Le chef de la diplomatie égyptienne a listé les points litigieux, soit tous les chapitres importants: l'atténuation (baisse des émissions), l'adaptation aux effets prévisibles du changement climatique et les finances, notamment pour les "pertes et dommages" déjà inévitables, qui frappent souvent les pays les plus pauvres, les moins responsables du réchauffement.
- "Construire les ponts" -
Simon Stiell, patron de l'agence ONU-Climat, a fait écho à cette liste dans un tweet: "les peuples et la planète attendent de ce processus qu'il tienne ses promesses". Et d'appeler à "construire les ponts nécessaires pour progresser sur (la limitation du réchauffement à) 1,5°C, l'adaptation, le financement et les pertes et dommages".
Il y a un an, à la précédente COP à Glasgow, quelque 200 pays s'étaient engagés à "maintenir en vie" l'objectif le plus ambitieux de l'accord de Paris.
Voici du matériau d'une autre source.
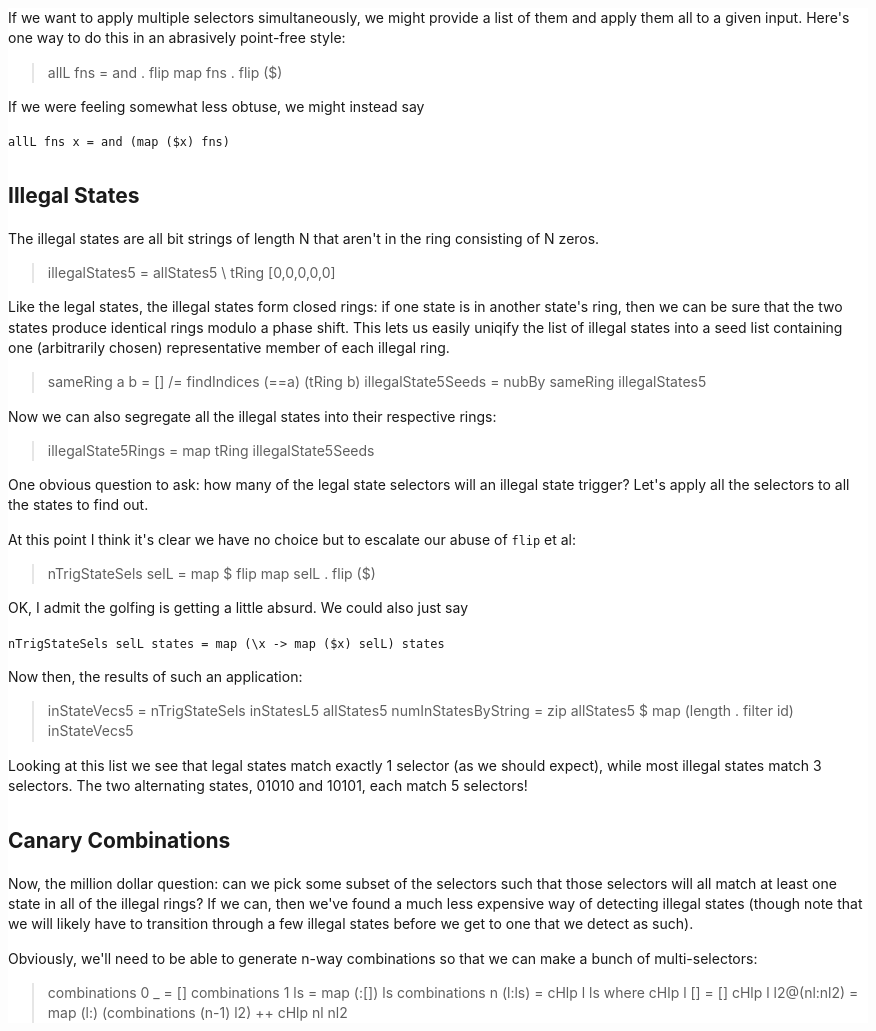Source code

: 
If we want to apply multiple selectors simultaneously, we might provide
a list of them and apply them all to a given input. Here's one way to do
this in an abrasively point-free style:

> allL fns = and . flip map fns . flip ($)

If we were feeling somewhat less obtuse, we might instead say

    allL fns x = and (map ($x) fns)

Illegal States
--

The illegal states are all bit strings of length N that aren't in the
ring consisting of N zeros.

> illegalStates5 = allStates5 \\ tRing [0,0,0,0,0]

Like the legal states, the illegal states form closed rings: if one
state is in another state's ring, then we can be sure that the two
states produce identical rings modulo a phase shift. This lets us easily
uniqify the list of illegal states into a seed list containing one
(arbitrarily chosen) representative member of each illegal ring.

> sameRing a b = [] /= findIndices (==a) (tRing b)
> illegalState5Seeds = nubBy sameRing illegalStates5

Now we can also segregate all the illegal states into their
respective rings:

> illegalState5Rings = map tRing illegalState5Seeds

One obvious question to ask: how many of the legal state selectors will
an illegal state trigger? Let's apply all the selectors to all the
states to find out.

At this point I think it's clear we have no choice but to escalate our
abuse of `flip` et al:

> nTrigStateSels selL = map $ flip map selL . flip ($)

OK, I admit the golfing is getting a little absurd. We could also just
say

    nTrigStateSels selL states = map (\x -> map ($x) selL) states

Now then, the results of such an application:

> inStateVecs5 = nTrigStateSels inStatesL5 allStates5
> numInStatesByString = zip allStates5 $ map (length . filter id) inStateVecs5

Looking at this list we see that legal states match exactly 1 selector
(as we should expect), while most illegal states match 3 selectors. The
two alternating states, 01010 and 10101, each match 5 selectors!

Canary Combinations
--

Now, the million dollar question: can we pick some subset of the
selectors such that those selectors will all match at least one state in
all of the illegal rings? If we can, then we've found a much less
expensive way of detecting illegal states (though note that we will
likely have to transition through a few illegal states before we get to
one that we detect as such).

Obviously, we'll need to be able to generate n-way combinations so that
we can make a bunch of multi-selectors:

> combinations 0    _   = []
> combinations 1    ls  = map (:[]) ls
> combinations n (l:ls) = cHlp l ls
>   where cHlp l []          = []
>         cHlp l l2@(nl:nl2) = map (l:) (combinations (n-1) l2) ++ cHlp nl nl2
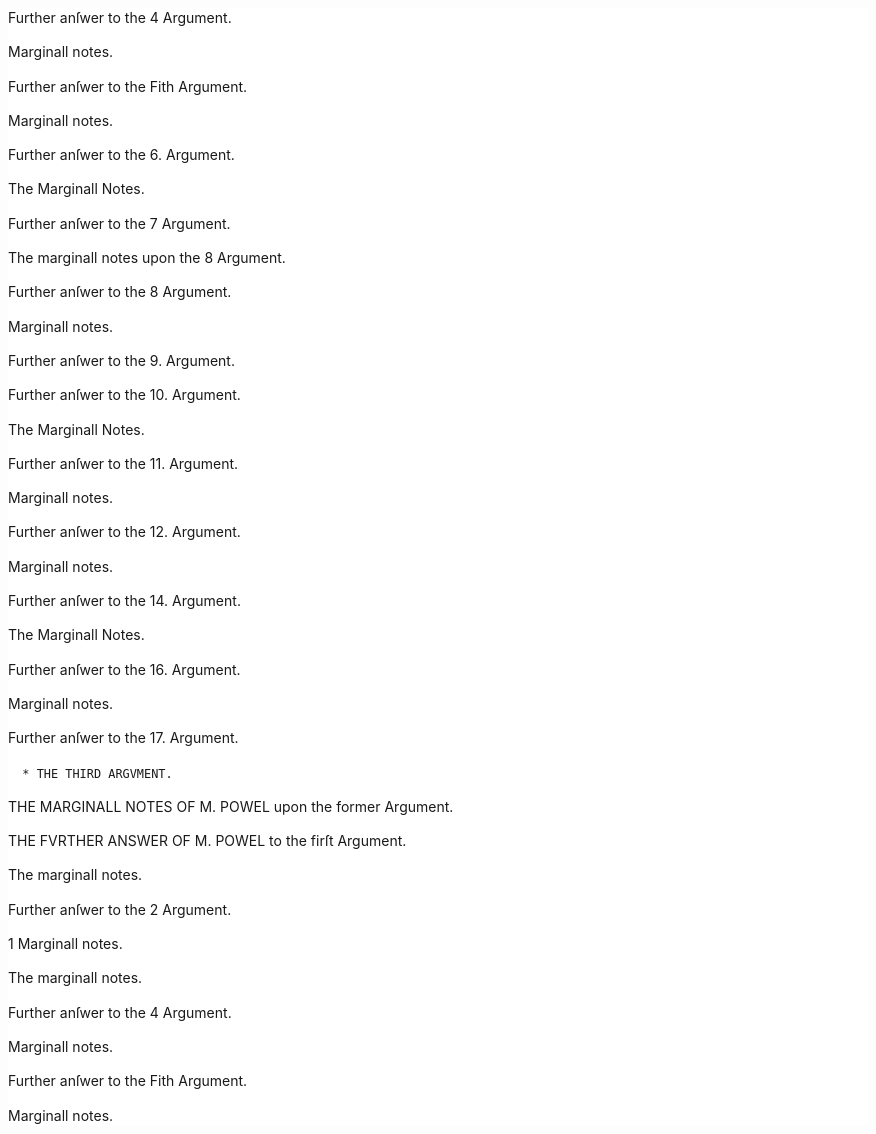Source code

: Further anſwer to the 4 Argument.

Marginall notes.

Further anſwer to the Fith Argument.

Marginall notes.

Further anſwer to the 6. Argument.

The Marginall Notes.

Further anſwer to the 7 Argument.

The marginall notes upon the 8 Argument.

Further anſwer to the 8 Argument.

Marginall notes.

Further anſwer to the 9. Argument.

Further anſwer to the 10. Argument.

The Marginall Notes.

Further anſwer to the 11. Argument.

Marginall notes.

Further anſwer to the 12. Argument.

Marginall notes.

Further anſwer to the 14. Argument.

The Marginall Notes.

Further anſwer to the 16. Argument.

Marginall notes.

Further anſwer to the 17. Argument.

      * THE THIRD ARGVMENT.

THE MARGINALL NOTES OF M. POWEL upon the former Argument.

THE FVRTHER ANSWER OF M. POWEL to the firſt Argument.

The marginall notes.

Further anſwer to the 2 Argument.

1 Marginall notes.

The marginall notes.

Further anſwer to the 4 Argument.

Marginall notes.

Further anſwer to the Fith Argument.

Marginall notes.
C'est-à-dire limiter le réchauffement à +1,5°C par rapport à l'ère pré-industrielle, en rehaussant leurs engagements de réduction de gaz à effet de serre pour la COP27.
Mais seuls une trentaine l'ont fait, mettant la planète sur la voie au mieux d'un réchauffement de +2,4°C. Et la première semaine de la COP27 n'a pas vu beaucoup d'annonces, à l'exception du Mexique.
Selon plusieurs observateurs, la Chine et l'Arabie saoudite ont même fait savoir leur réticence, déjà exprimée dans le passé, à voir dans la déclaration finale la référence à l'objectif de +1,5°C, insistant sur le principal objectif de l'accord de Paris de "nettement en dessous" de +2°C.
"La plupart des pays ici n'a pas l'intention de revenir en arrière", a insisté l'émissaire spécial américain pour le climat, John Kerry, mais les décisions se prennent par consensus et un pays peut à lui seul bloquer la machine.
Poussant toujours pour plus d'ambitions, le secrétaire général de l'ONU Antonio Guterres, à la veille d'un sommet du G20 à Bali, a appelé lundi ces vingt pays responsables de 80% des émissions, à mettre en place un "plan commun pour atteindre la neutralité carbone d'ici 2050".
Certains observateurs étaient déjà encouragés par la rencontre lundi entre les présidents chinois Xi Jinping et américain Joe Biden.
- "Soupir de soulagement" -
L'annonce par la Maison blanche de la reprise de la coopération pour renforcer "les efforts" en matière de climat entre les deux plus gros émetteurs mondiaux de gaz à effet de serre, aux relations tendues, provoque "un soupir de soulagement", a commenté Ani Dasgupta, président du World Resources Institute.
M. Choukri a demandé aux délégations d'achever les travaux techniques mardi, afin de pouvoir passer ensuite la main aux ministres attendus à Charm el-Cheikh.
Dans la déclaration finale, il faut "un certain nombre de choses qui disent aux gens +on vous a entendus, il y a une urgence, c'est tout le monde sur le pont et on va utiliser tous les leviers pour décarboner la planète+", résume Alden Meyer, analyste au groupe de réflexion E3G.
Du Pakistan noyé sous les inondations il y a quelques mois aux petites îles du Pacifique menacées par la montée de l'océan, les pays en développement réclament de leur côté plus d'argent aux pays riches qui n'ont pas respecté leur promesse de porter à 100 milliards de dollars par an leur aide destinée à la réduction des émissions et l'adaptation aux impacts.
Ils revendiquent également désormais la mise en place d'un mécanisme spécifique pour faire face aux "pertes et dommages" déjà subis.
Europe et Etats-Unis y sont notamment très réticents, et le président Biden a soigneusement évité le terme lors de son bref passage vendredi à la COP, plaidant plutôt pour mobiliser le secteur privé.
Créer un mécanisme dédié, "est-ce que c'est la bonne solution? On pense que ce n'est pas le cas", indique de son côté une source européenne à l'AFP, préférant l'utilisation d'organismes existants comme le Fonds Vert pour le climat.
La présidence allemande du G7 et une soixantaine de pays vulnérables ont lancé lundi à la COP27 un "bouclier", nouvelle structure pour aider, notamment via des assurances, les populations à financer les impacts du réchauffement, initiative accueillie avec prudence par les ONG.
"Le plus gros problème est le manque de volonté politique, la réticence à voir l'urgence climatique", a déploré la ministre de l'Environnement des Maldives Aminath Shauna, refusant tout "compromis" sur les pertes et dommages.